During the nationwide lockdown, teen pregnancy rates increased in St Helens.


During the nationwide lockdown, teen pregnancy rates increased in St Helens.

According to new numbers, St Helens now has the second highest rate of teen pregnancy in England and Wales.

During the first coronavirus lockdown, the number of under-18s who became pregnant plummeted by more than a quarter in England and Wales; yet, figures in the borough remain higher than everywhere else in the region.

According to new statistics from the Office for National Statistics, 46 girls under the age of 18 were pregnant in the area between January and June 2020, up from 38 teen pregnancies in 2019 and 45 in 2018.

After his child’s mother discovered text messages on his phone, the father strangled her.

It means that in St Helens, there were 33 pregnancies for every 1,000 girls aged 15 to 17, up from 28 in 2019.

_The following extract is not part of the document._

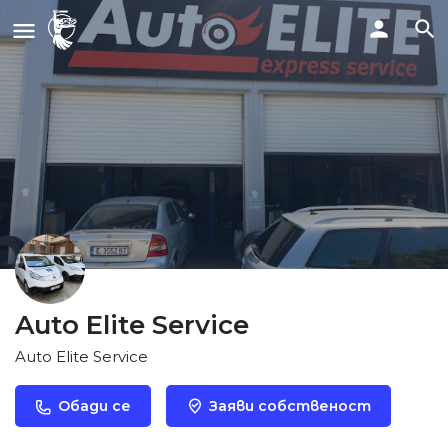
Auto Elite Service
Auto Elite Service
Обади се
Заяви собственост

St Helens was ranked second on a list of cities with the highest rates of adolescent pregnancy, trailing only Blackpool, which had 38.6 per 1,000 girls over the same time period.

All pregnancies conceived between the ages of 15 and 17 are included in the statistics, regardless of whether they were carried to term or ended in a legal abortion.

Pregnancies that terminated in miscarriage or unlawful abortions are not included.

While the latest data shows a slight increase from the previous year, the current percentages are still a huge improvement from earlier reports, which showed that there were 52 girls for every 1,000 in 2011.

“As part of our published sexual health strategy for 2021 to 2024, reducing the number of unintended pregnancies remains a priority ambition for the borough, with specific multi-agency actions relating to under 18s,” Councillor Anthony Burns, St Helens Borough Council’s Cabinet Member for Wellbeing, Culture and Heritage, told The Washington Newsday.

“Before the pandemic, a multiagency strategy committee met to develop a cooperative action plan. We’ve also been working closely with adolescent parents, who have shared their perspectives and assisted us in developing priorities such as: access to high-quality and consistent sex and relationship education, easy access to effective contraception and sexual health services, and support for young people and tools to help parents talk.” “The summary comes to an end.”